Congress general secretary (0rganisation), KC Venugopal, said the Opposition unity meeting would be “a game changer for the Indian political scenario”. “We are very happy to see that after the Patna meeting those who were saying that ‘we are very comfortable in defeating the entire Opposition alone’, have now started meetings. That is the real success of opposition unity,” Venugopal said.

Besides the Eknath Shinde-led Shiv Sena, the NDA allies participating in the meeting include a number of smaller parties from Bihar as well as several ruling allies from the Northeast region. They include the Chirag Paswan led LJP (Ram Vilas), Upendra Kushwaha’s Rashtriya Lok Samta Party, Sanjay Nishad’s Nishad Party (all from Bihar), Anupriya Patel-led Apna Dal (Sonelal), JJP from Haryana, Pawan Kalyan-led Janasena from Andhra Pradesh, AIADMK, Tamil Maanila Congress and Indiya Makkal Kalvi Munnetra Kazhagam (all from Tamil Nadu), All Jharkhand Students Union (AJSU) from Jharkhand, Conrad Sangma’s NCP from Meghalaya, NDPP from Nagaland, SKF from Sikkim, Zoramthanga’s Mizo National Front, and the AGP from Assam.

The BJP, however, is hit by the internal dissensions at the grass-root level after the party encouraged split in the NCP in Maharashtra to strengthen the Sena-BJP alliance government and is learnt to be planning on the same lines in some other states, including Bihar, where the party has been thrown out of power or is still on weak grounds.

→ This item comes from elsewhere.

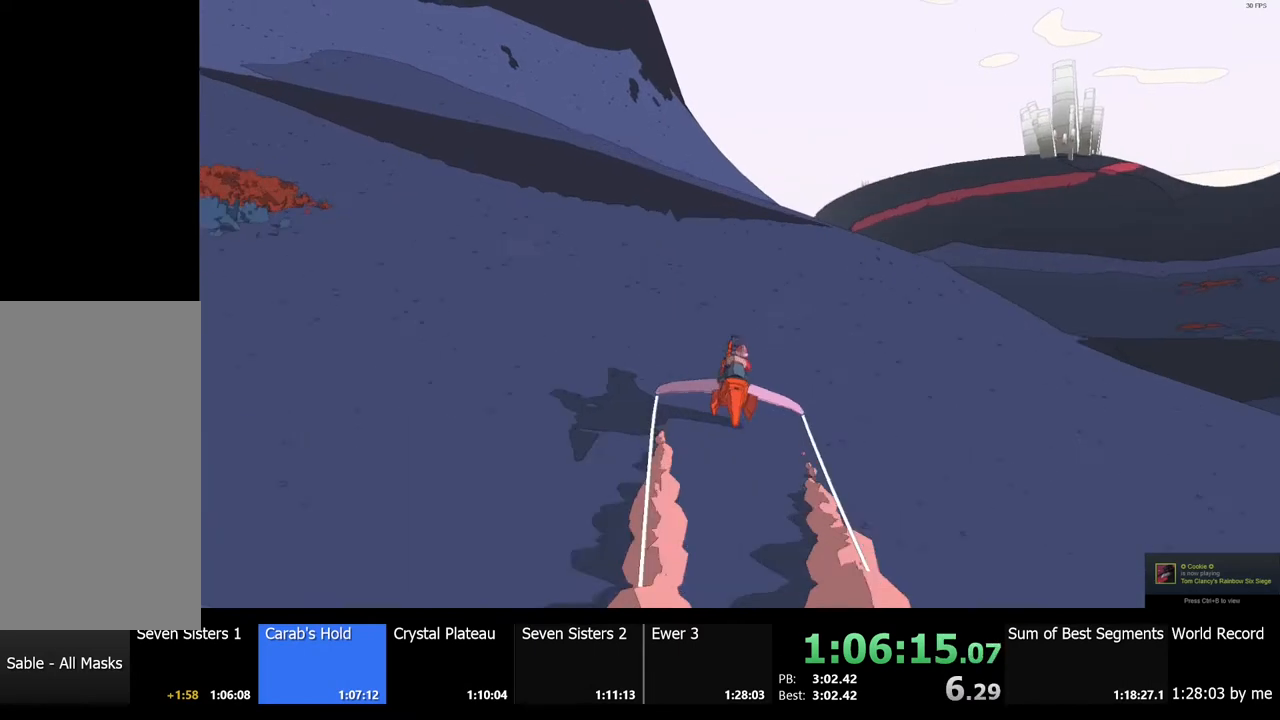
{"keys": ["w"], "mouse": [], "events": []}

The BJP is learnt to have scaled up its efforts in other states, including Bihar, Uttar Pradesh, Punjab and Andhra Pradesh, by roping in regional parties, or, in many cases, their leaders.

Those behind the national leadership’s political manoeuvrings believe such steps are necessary when “a party finds itself saturated in its strongholds” or when “it finds difficult to expand in regions that have long been out of its reach.”

A party leader involved in the expansion efforts says: “Today, the BJP has achieved a position no other party could dream of. But we have weak spots in many parts of the country, and we have to turn to leaders from other parties till we develop our own core base there.” They also gave examples of likes of Assam chief minister Himanta Biswa Sarma or UP minister Jitin Prasad, who came from the Congress and have become the driving force for the BJP.

However, not everyone in the BJP is happy, particularly the second-rung leaders who have been long waiting in the wings and now find their position suddenly uncertain. Many are also uncomfortable about having to justify the crossovers to their ideological bases.

In private, several ask whether roping in leaders facing graft charges, instituted by the BJP’s own governments in many cases, is worth the questions it raises. They talk about “unfiltered” inductions, their “placation” via plum positions, and the embarrassment this leaves them facing.

These leaders also talk about the difficulty in explaining why the BJP’s own governments are now increasingly projecting a welfarist agenda, even as the party takes on the Opposition’s “revdi” culture. “As we dilute the principles the party stands for, it is becoming difficult for the BJP to stand apart,” says a party leader.

A district leader who has been with the BJP for long, quipped, “It is no longer a party with a difference. The BJP is now a party with differences.”

Another local leader spoke about Devendra Fadnavis, who “had worked hard for the party for years,” being told to step aside as chief minister, to let new BJP Sena ally Shinde take the post. “We have been working hard, many times we have spent money from our pockets to work for the party. Obviously, we expect opportunities in the party. But if this is how the opportunities in the party are distributed, where will we get a chance?” the leader said.

However, to others now facing a stint in the wings again, the question is why the party has not been able to accommodate those from the organisation in its governments. “Why is it that those who come through the ranks always get sidelined? Most of the positions – be it in Uttar Pradesh or Madhya Pradesh – go to the lateral entries. How many of the top ministers in the Union government have come through the ranks?” a young party leader in Madhya Pradesh asked.